* [WORK INSTRUCTIONS]: Can you turn the lines below into a Markdown table with the columns No. and Line, numbering each row and leaving out the blank lines?

* [DATASET]:
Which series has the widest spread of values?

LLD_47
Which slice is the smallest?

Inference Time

* [EXERCISE RESPONSE]:
| No. | Line |
|---|---|
| 1 | Which series has the widest spread of values? |
| 2 | LLD_47 |
| 3 | Which slice is the smallest? |
| 4 | Inference Time |